Human pose images with coordinates:
· · ·

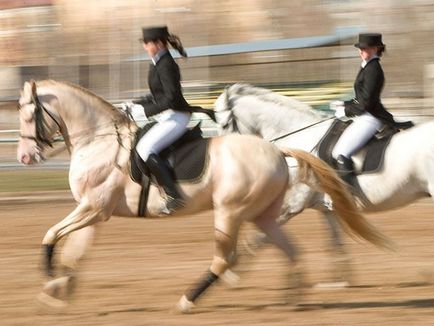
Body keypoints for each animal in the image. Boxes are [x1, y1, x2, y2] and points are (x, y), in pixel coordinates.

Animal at [15, 80, 388, 312]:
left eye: (30, 114)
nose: (24, 158)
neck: (99, 140)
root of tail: (277, 150)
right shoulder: (94, 212)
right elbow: (74, 253)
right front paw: (58, 293)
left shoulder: (92, 208)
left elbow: (50, 236)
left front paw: (49, 281)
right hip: (262, 214)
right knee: (289, 250)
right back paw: (294, 299)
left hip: (229, 211)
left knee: (224, 259)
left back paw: (188, 301)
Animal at [214, 83, 434, 282]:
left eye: (224, 125)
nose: (221, 158)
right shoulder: (327, 207)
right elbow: (334, 241)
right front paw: (342, 277)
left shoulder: (292, 205)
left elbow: (259, 239)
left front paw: (230, 271)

· · ·

◆ **Work request**
The records above are to be duplicated exactly, pictures left out.

◆ **Solution**
Body keypoints for each animal in the image. Boxes are [x1, y1, x2, y2] and points are (x, y), in pixel coordinates.

Animal at [15, 80, 388, 312]:
left eye: (30, 114)
nose: (24, 158)
neck: (99, 140)
root of tail: (277, 150)
right shoulder: (94, 212)
right elbow: (74, 253)
right front paw: (58, 293)
left shoulder: (92, 208)
left elbow: (50, 236)
left front paw: (49, 281)
right hip: (262, 214)
right knee: (289, 250)
right back paw: (294, 299)
left hip: (229, 211)
left knee: (224, 259)
left back paw: (188, 301)
Animal at [214, 83, 434, 282]:
left eye: (224, 125)
nose: (221, 158)
right shoulder: (327, 207)
right elbow: (334, 241)
right front paw: (342, 277)
left shoulder: (292, 205)
left elbow: (259, 239)
left front paw: (230, 271)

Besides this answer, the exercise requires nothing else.